Input for this task –

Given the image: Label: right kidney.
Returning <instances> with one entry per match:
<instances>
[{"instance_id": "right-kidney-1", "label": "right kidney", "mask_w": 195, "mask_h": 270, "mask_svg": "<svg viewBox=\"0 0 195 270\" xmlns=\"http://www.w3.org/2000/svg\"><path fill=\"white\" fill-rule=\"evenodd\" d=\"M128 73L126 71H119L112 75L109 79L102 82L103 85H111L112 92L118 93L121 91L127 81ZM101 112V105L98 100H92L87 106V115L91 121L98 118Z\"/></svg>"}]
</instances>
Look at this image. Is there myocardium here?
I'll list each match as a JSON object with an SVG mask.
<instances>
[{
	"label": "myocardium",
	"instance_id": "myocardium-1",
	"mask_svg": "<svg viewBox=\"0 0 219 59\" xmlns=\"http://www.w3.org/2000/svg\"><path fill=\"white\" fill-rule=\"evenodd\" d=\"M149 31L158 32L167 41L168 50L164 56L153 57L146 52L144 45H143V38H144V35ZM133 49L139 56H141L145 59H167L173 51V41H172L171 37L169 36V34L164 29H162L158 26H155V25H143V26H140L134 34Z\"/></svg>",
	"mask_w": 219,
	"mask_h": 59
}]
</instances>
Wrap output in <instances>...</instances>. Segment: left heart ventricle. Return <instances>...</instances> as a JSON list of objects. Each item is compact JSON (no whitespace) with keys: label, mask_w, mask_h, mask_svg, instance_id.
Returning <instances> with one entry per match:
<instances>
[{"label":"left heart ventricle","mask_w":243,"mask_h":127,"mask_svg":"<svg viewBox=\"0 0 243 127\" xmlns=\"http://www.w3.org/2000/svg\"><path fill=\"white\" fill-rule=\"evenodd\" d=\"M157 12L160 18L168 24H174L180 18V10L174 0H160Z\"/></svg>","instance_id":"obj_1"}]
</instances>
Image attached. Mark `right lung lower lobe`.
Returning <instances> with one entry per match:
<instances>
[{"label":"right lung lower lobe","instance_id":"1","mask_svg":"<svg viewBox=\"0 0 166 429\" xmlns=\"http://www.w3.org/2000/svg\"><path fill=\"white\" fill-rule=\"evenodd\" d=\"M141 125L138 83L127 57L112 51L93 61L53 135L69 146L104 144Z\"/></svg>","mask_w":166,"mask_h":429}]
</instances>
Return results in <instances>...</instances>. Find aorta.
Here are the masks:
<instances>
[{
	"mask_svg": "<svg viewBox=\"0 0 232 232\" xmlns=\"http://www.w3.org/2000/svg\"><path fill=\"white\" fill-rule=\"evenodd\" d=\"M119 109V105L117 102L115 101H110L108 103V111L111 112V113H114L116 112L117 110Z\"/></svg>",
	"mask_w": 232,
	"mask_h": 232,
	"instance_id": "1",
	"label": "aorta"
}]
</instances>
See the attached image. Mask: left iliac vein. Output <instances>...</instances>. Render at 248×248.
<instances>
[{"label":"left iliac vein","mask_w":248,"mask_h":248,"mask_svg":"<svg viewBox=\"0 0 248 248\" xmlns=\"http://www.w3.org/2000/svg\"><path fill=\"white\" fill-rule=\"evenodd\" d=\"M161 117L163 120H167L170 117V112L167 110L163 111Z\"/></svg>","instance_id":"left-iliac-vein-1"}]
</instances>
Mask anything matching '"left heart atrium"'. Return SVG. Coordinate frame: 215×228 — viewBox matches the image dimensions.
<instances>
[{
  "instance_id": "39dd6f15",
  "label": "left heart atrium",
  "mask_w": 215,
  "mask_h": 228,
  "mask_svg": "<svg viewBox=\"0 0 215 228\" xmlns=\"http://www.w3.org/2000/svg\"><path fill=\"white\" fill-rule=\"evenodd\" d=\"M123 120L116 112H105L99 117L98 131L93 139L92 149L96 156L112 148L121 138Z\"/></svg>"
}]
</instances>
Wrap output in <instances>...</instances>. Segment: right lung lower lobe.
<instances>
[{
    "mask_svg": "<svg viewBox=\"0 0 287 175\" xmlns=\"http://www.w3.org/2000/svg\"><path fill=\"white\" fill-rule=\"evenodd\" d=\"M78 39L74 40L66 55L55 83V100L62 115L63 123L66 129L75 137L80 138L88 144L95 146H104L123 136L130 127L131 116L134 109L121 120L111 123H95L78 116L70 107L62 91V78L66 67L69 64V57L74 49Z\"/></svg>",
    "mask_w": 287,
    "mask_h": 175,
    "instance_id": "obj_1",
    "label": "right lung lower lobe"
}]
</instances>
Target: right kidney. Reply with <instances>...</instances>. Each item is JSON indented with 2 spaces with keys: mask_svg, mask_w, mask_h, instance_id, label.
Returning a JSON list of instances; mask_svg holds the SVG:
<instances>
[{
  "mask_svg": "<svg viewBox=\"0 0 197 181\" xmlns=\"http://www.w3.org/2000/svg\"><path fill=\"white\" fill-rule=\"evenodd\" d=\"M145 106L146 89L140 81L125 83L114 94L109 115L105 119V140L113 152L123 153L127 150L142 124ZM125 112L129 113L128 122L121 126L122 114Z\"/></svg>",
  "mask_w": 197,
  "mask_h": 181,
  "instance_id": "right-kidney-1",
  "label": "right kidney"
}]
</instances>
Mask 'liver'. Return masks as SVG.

Exercise aim – Pull out every line of the records above that contains the string "iliac", treating uppercase and lowercase as different.

Written answer –
See the attached image. Mask: left iliac vein. Output <instances>...</instances>. Render at 248×248.
[{"label":"left iliac vein","mask_w":248,"mask_h":248,"mask_svg":"<svg viewBox=\"0 0 248 248\" xmlns=\"http://www.w3.org/2000/svg\"><path fill=\"white\" fill-rule=\"evenodd\" d=\"M161 117L163 120H167L170 117V112L167 110L163 111Z\"/></svg>","instance_id":"left-iliac-vein-1"}]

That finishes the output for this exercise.